### Texte à lire
PATRIMOINE
DES FRANÇAIS
Les inégalités criantes (205/1)
Malgré la crise, les hauts patrimoines se portent très bien en
France et restent détenus par une minorité d'héritiers, une concentration
amplifiée par les allégements fiscaux sur les successions et que la suppression
de l'impôt sur la fortune devrait encore aggraver.
Selon
l'enquête Patrimoine 2010 de l'Institut national de la statistique et des
études économiques, diffusée jeudi, les inégalités entre Français en matière de
patrimoine se sont fortement accrues entre 2004 et 2010.
L'écart
entre les 10% de ménages les plus pauvrement dotés et les 10% de ménages les
plus richement dotés a augmenté de plus de 30% au cours de la période.
Quand
les 10% les mieux lotis possèdent au moins 550.000 euros de patrimoine, les 10%
les moins bien lotis n'ont pas plus de 2.700 euros chacun, soit 205 fois moins.
Quant au 1% des ménages les plus riches, ils détiennent chacun 1,8 million
d'euros d'avoirs financiers, immobiliers ou professionnels.
"Les
inégalités de patrimoine sont beaucoup plus marquées que celles des
revenus", reconnaît l'Insee, le revenu disponible des 10% des ménages les
plus modestes étant 4,2 fois moins élevé que celui des 10% les plus aisés.

### Consigne écrite
Recopiez, s'il vous plaît, le passage du texte sur le patrimoine des Français qui commence aux mots « Malgré la crise, les » et s'arrête après « de la période. ». Remplacez-y « ménages » par « foyers ».

Relevés des éléments et des coordonnées:
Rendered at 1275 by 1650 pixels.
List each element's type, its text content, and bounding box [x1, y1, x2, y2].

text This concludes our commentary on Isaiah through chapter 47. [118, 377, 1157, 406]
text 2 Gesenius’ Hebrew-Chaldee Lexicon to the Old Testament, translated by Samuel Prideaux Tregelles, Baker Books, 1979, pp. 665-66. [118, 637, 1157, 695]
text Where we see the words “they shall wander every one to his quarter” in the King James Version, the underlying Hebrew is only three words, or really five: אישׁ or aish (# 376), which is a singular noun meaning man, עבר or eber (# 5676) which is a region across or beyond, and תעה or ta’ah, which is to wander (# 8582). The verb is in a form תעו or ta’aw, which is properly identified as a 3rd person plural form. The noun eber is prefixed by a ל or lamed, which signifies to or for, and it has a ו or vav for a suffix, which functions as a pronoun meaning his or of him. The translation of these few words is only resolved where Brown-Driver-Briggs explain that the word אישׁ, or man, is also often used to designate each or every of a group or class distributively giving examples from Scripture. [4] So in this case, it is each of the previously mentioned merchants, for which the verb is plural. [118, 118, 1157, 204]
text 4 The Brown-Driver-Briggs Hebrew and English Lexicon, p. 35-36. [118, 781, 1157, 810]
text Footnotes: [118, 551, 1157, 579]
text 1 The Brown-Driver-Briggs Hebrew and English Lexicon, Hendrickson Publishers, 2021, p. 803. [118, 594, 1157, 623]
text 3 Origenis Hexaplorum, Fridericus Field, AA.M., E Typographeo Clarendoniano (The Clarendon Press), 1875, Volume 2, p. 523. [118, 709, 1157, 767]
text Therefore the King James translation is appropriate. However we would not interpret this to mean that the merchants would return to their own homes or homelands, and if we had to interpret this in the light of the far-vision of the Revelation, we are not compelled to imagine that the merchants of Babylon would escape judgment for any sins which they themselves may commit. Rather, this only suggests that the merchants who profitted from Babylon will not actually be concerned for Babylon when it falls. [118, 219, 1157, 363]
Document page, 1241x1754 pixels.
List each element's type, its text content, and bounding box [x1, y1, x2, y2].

### Corrigé de l'exercice
Malgré la crise, les hauts patrimoines se portent très bien en
France et restent détenus par une minorité d'héritiers, une concentration
amplifiée par les allégements fiscaux sur les successions et que la suppression
de l'impôt sur la fortune devrait encore aggraver.
Selon
l'enquête Patrimoine 2010 de l'Institut national de la statistique et des
études économiques, diffusée jeudi, les inégalités entre Français en matière de
patrimoine se sont fortement accrues entre 2004 et 2010.
L'écart
entre les 10% de foyers les plus pauvrement dotés et les 10% de foyers les
plus richement dotés a augmenté de plus de 30% au cours de la période.